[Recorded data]
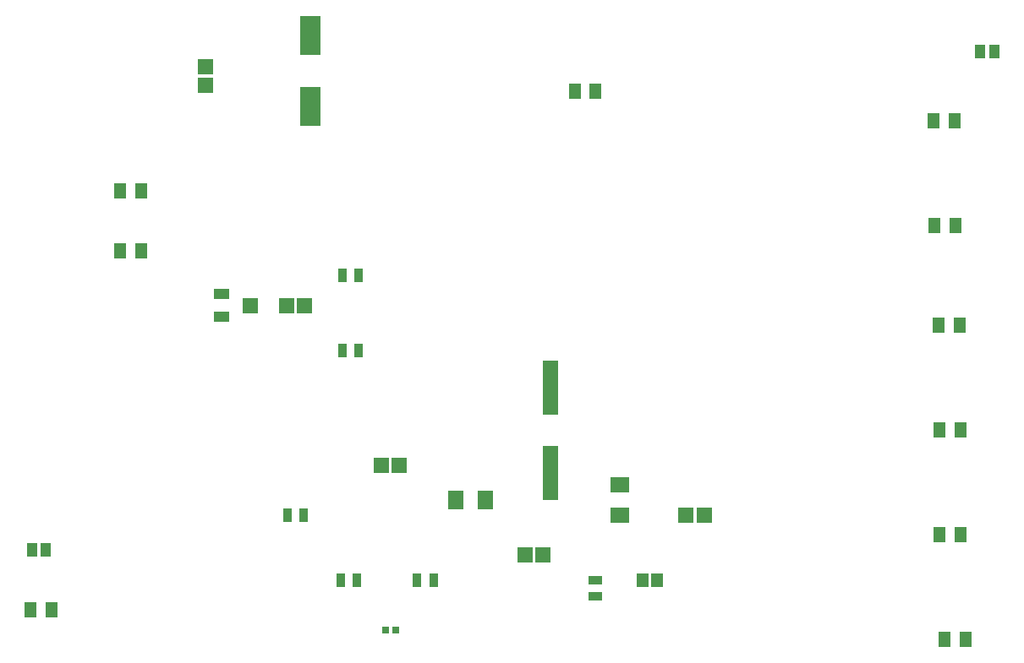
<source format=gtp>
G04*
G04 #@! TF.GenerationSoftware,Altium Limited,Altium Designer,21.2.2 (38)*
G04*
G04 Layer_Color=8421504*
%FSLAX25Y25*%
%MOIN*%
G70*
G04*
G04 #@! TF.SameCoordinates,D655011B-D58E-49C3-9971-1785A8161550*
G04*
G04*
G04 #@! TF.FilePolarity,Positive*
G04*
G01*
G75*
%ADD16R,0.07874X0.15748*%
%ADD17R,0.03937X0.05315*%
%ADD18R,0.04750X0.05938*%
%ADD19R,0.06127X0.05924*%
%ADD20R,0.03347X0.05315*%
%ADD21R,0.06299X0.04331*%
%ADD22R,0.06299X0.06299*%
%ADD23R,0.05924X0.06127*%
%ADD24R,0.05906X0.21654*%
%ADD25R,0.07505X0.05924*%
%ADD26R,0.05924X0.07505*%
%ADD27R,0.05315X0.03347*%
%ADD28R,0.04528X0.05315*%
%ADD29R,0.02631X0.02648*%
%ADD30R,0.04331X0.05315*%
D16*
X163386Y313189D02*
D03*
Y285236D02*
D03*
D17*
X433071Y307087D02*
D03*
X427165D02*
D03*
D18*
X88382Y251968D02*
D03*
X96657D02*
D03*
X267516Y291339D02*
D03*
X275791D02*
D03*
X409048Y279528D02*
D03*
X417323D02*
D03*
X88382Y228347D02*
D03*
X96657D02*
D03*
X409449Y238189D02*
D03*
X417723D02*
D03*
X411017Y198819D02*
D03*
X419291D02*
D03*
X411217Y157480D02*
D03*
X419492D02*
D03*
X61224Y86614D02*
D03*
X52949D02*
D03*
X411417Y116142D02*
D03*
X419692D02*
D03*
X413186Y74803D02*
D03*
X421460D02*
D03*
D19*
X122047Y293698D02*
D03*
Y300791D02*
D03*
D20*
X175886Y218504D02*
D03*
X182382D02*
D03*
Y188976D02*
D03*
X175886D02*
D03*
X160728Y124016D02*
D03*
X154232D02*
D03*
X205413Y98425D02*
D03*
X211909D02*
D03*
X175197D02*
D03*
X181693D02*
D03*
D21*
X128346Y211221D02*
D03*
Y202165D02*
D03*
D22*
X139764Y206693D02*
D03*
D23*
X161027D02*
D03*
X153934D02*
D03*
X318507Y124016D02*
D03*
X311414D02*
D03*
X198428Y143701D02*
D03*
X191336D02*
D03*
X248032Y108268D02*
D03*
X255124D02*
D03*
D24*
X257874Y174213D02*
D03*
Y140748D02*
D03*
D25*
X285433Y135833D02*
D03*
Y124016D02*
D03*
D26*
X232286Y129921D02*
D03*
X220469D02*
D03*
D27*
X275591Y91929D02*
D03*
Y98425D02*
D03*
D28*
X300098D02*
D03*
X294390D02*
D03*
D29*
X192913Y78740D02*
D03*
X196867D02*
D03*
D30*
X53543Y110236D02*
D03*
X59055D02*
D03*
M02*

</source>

Instructions for the task: An exact copy of every entry above is required, without the pictures.

Answer box:
<source format=gtp>
G04*
G04 #@! TF.GenerationSoftware,Altium Limited,Altium Designer,21.2.2 (38)*
G04*
G04 Layer_Color=8421504*
%FSLAX25Y25*%
%MOIN*%
G70*
G04*
G04 #@! TF.SameCoordinates,D655011B-D58E-49C3-9971-1785A8161550*
G04*
G04*
G04 #@! TF.FilePolarity,Positive*
G04*
G01*
G75*
%ADD16R,0.07874X0.15748*%
%ADD17R,0.03937X0.05315*%
%ADD18R,0.04750X0.05938*%
%ADD19R,0.06127X0.05924*%
%ADD20R,0.03347X0.05315*%
%ADD21R,0.06299X0.04331*%
%ADD22R,0.06299X0.06299*%
%ADD23R,0.05924X0.06127*%
%ADD24R,0.05906X0.21654*%
%ADD25R,0.07505X0.05924*%
%ADD26R,0.05924X0.07505*%
%ADD27R,0.05315X0.03347*%
%ADD28R,0.04528X0.05315*%
%ADD29R,0.02631X0.02648*%
%ADD30R,0.04331X0.05315*%
D16*
X163386Y313189D02*
D03*
Y285236D02*
D03*
D17*
X433071Y307087D02*
D03*
X427165D02*
D03*
D18*
X88382Y251968D02*
D03*
X96657D02*
D03*
X267516Y291339D02*
D03*
X275791D02*
D03*
X409048Y279528D02*
D03*
X417323D02*
D03*
X88382Y228347D02*
D03*
X96657D02*
D03*
X409449Y238189D02*
D03*
X417723D02*
D03*
X411017Y198819D02*
D03*
X419291D02*
D03*
X411217Y157480D02*
D03*
X419492D02*
D03*
X61224Y86614D02*
D03*
X52949D02*
D03*
X411417Y116142D02*
D03*
X419692D02*
D03*
X413186Y74803D02*
D03*
X421460D02*
D03*
D19*
X122047Y293698D02*
D03*
Y300791D02*
D03*
D20*
X175886Y218504D02*
D03*
X182382D02*
D03*
Y188976D02*
D03*
X175886D02*
D03*
X160728Y124016D02*
D03*
X154232D02*
D03*
X205413Y98425D02*
D03*
X211909D02*
D03*
X175197D02*
D03*
X181693D02*
D03*
D21*
X128346Y211221D02*
D03*
Y202165D02*
D03*
D22*
X139764Y206693D02*
D03*
D23*
X161027D02*
D03*
X153934D02*
D03*
X318507Y124016D02*
D03*
X311414D02*
D03*
X198428Y143701D02*
D03*
X191336D02*
D03*
X248032Y108268D02*
D03*
X255124D02*
D03*
D24*
X257874Y174213D02*
D03*
Y140748D02*
D03*
D25*
X285433Y135833D02*
D03*
Y124016D02*
D03*
D26*
X232286Y129921D02*
D03*
X220469D02*
D03*
D27*
X275591Y91929D02*
D03*
Y98425D02*
D03*
D28*
X300098D02*
D03*
X294390D02*
D03*
D29*
X192913Y78740D02*
D03*
X196867D02*
D03*
D30*
X53543Y110236D02*
D03*
X59055D02*
D03*
M02*

</source>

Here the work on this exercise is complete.